:: ASSIGNED TASK ::
Every line containing "dddcdb" should be copied out. Go through the entries and find them.

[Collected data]
↓

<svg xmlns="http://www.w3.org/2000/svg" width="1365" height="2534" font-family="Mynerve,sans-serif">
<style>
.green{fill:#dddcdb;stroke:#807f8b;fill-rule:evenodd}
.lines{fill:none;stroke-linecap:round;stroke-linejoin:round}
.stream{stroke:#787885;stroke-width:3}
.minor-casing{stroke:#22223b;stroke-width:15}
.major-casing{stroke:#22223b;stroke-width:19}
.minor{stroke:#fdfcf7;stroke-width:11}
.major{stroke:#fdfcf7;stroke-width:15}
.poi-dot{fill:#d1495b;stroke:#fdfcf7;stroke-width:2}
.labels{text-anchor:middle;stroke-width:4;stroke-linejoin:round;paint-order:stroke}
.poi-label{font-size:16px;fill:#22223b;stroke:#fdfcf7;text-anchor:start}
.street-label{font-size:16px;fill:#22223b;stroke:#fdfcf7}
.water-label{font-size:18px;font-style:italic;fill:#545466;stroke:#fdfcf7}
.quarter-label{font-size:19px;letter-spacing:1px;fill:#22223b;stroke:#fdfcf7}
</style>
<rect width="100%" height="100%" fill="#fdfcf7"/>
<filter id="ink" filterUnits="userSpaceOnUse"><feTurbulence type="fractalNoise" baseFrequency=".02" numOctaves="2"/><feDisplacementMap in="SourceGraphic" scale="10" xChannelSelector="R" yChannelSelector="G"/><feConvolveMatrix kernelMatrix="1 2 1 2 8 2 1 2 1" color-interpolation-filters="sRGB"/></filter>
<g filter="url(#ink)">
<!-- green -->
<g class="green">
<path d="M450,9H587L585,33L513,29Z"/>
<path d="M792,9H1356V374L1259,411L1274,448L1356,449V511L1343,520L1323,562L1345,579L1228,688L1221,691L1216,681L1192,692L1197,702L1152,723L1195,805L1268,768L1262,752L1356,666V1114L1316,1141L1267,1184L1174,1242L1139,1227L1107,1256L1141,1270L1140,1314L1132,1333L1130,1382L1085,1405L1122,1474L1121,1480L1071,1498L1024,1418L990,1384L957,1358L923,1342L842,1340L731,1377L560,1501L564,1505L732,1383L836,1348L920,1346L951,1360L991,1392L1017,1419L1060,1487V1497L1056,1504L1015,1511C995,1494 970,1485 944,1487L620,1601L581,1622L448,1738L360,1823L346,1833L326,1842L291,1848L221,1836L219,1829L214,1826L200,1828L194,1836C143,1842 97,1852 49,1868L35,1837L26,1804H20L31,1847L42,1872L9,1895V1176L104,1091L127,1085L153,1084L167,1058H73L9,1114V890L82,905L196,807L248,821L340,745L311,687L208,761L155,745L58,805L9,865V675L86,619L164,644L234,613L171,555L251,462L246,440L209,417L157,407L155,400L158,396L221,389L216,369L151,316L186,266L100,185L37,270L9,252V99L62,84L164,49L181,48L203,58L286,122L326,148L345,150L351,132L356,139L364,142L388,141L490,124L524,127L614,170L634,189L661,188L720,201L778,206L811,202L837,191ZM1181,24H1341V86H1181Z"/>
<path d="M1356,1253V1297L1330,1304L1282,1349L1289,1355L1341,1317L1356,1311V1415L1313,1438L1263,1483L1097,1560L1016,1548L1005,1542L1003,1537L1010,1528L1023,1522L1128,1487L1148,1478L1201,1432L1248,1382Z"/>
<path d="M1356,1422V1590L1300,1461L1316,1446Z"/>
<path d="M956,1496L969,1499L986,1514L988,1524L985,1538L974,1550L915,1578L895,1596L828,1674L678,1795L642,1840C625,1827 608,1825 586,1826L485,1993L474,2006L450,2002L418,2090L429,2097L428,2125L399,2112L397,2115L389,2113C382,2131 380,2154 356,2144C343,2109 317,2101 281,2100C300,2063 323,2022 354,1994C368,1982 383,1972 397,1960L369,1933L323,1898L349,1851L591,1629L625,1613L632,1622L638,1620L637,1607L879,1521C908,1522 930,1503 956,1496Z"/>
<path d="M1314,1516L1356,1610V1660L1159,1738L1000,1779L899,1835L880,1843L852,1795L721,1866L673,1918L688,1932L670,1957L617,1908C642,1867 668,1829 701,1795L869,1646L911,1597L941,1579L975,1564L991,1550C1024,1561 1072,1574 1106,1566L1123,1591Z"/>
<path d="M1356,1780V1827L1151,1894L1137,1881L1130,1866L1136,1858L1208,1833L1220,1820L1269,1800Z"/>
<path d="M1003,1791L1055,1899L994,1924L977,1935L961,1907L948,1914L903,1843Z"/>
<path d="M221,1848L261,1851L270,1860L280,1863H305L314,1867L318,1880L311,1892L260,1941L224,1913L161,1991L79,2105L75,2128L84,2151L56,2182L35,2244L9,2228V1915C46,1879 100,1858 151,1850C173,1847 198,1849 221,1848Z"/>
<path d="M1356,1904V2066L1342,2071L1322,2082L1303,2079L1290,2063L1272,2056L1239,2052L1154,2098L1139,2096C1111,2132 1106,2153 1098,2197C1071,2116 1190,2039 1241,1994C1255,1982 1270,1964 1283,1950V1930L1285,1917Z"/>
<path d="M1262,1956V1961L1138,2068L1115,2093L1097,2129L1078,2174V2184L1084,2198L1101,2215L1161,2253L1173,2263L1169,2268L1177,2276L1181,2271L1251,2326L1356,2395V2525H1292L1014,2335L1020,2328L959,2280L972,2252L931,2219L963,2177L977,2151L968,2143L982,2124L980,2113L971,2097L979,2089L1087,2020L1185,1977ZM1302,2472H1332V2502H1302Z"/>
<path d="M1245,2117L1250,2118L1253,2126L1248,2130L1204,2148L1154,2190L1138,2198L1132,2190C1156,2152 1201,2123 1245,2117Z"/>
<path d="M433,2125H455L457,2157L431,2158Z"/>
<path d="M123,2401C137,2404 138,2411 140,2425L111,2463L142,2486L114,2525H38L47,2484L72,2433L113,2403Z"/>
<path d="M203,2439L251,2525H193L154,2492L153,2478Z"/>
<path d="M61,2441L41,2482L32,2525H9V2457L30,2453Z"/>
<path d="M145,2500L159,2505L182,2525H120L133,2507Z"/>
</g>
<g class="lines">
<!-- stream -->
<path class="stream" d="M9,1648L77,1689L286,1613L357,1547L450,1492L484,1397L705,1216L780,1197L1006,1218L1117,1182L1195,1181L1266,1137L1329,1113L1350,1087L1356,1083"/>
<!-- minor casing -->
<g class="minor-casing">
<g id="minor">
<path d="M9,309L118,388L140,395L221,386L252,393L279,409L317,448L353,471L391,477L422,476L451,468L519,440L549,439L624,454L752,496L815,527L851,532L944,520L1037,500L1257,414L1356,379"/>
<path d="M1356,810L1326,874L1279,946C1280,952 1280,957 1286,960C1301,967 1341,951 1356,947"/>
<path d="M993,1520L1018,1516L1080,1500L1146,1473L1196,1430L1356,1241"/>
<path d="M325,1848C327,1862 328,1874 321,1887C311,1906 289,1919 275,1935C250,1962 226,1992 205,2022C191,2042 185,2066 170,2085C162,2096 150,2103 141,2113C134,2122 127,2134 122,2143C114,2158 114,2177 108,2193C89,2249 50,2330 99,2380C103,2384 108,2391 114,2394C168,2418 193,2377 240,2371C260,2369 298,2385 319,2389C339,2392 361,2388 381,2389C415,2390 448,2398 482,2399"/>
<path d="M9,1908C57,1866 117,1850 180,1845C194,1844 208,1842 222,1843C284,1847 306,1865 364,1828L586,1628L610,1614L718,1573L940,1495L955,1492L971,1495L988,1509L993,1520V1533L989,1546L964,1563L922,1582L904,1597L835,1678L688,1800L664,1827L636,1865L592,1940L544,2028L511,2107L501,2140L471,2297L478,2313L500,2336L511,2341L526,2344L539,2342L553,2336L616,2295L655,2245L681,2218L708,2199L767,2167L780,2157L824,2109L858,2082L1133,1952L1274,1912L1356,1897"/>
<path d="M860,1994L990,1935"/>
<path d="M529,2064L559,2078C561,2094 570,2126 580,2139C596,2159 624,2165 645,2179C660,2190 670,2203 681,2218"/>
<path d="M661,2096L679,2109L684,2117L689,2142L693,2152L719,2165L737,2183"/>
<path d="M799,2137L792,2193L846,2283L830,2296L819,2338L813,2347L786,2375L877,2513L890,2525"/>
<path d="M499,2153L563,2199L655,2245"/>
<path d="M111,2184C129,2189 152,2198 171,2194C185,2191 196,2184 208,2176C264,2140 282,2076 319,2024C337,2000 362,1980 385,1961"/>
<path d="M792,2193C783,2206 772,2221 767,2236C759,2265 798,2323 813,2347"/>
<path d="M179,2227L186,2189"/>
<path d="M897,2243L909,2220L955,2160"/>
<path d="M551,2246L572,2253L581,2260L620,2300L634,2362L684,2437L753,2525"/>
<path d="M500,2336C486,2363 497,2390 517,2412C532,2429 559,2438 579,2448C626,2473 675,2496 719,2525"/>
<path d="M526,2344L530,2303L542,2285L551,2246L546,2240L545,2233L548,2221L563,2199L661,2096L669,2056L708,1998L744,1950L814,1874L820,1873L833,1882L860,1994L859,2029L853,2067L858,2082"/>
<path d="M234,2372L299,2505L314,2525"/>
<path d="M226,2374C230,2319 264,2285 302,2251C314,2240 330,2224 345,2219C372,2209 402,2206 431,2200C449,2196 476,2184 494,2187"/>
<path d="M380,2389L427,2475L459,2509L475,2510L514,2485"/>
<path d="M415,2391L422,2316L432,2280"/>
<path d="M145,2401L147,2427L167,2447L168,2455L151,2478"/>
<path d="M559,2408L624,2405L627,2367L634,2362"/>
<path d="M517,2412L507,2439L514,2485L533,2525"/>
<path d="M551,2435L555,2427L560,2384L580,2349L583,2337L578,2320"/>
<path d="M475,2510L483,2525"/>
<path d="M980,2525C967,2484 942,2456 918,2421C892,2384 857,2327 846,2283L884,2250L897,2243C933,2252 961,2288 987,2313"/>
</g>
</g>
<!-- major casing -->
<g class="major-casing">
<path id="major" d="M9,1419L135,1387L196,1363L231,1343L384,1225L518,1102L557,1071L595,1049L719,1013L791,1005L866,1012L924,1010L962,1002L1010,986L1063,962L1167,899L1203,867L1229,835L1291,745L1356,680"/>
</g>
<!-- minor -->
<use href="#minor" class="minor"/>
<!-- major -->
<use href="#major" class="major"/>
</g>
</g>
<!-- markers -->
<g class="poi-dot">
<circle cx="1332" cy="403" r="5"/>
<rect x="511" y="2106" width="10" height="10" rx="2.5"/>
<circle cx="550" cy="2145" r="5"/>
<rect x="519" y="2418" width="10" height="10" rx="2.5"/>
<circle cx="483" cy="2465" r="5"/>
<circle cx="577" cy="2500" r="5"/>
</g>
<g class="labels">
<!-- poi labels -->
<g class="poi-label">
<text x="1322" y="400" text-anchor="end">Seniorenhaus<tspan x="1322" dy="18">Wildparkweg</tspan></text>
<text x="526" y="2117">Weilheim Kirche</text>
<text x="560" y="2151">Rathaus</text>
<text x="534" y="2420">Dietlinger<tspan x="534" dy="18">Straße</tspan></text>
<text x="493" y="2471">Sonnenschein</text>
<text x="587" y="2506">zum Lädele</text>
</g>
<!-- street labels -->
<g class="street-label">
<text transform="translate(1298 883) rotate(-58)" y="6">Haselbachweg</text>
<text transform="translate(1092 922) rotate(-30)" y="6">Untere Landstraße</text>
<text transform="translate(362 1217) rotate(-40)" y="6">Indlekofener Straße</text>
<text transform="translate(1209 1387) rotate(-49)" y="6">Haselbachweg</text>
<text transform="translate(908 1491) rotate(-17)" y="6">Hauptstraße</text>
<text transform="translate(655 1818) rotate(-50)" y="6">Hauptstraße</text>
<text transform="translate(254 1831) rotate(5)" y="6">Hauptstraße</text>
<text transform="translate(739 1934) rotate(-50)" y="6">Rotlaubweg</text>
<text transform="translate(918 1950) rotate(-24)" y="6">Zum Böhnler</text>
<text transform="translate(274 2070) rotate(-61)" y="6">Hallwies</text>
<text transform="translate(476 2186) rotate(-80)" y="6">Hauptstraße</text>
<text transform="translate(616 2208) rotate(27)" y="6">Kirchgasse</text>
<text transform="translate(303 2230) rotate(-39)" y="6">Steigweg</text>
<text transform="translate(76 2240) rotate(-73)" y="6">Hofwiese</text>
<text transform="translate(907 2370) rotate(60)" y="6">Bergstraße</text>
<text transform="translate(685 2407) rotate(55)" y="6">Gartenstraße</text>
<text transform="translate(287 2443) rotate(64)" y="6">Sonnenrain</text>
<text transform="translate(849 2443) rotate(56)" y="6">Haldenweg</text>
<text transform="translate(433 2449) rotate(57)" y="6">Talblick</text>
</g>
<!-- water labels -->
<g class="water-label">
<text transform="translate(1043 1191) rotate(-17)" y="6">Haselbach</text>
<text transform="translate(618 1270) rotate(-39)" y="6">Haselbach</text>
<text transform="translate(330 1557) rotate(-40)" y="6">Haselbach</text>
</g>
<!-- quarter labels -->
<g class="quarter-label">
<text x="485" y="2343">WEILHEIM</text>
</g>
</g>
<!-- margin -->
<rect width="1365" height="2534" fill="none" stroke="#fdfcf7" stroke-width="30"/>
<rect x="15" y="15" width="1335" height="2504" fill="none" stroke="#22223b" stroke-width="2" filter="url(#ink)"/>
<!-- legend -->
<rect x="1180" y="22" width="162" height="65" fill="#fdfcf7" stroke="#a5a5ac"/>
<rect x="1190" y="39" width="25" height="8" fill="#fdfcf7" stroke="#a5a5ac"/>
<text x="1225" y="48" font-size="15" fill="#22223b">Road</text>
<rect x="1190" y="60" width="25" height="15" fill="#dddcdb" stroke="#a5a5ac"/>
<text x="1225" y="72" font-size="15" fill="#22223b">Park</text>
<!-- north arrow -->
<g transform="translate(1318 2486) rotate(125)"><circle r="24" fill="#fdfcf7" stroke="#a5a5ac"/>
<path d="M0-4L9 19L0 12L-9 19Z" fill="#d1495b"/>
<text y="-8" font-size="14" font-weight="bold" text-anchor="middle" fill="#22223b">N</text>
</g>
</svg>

↑

:: REPLY ::
.green{fill:#dddcdb;stroke:#807f8b;fill-rule:evenodd}
<rect x="1190" y="60" width="25" height="15" fill="#dddcdb" stroke="#a5a5ac"/>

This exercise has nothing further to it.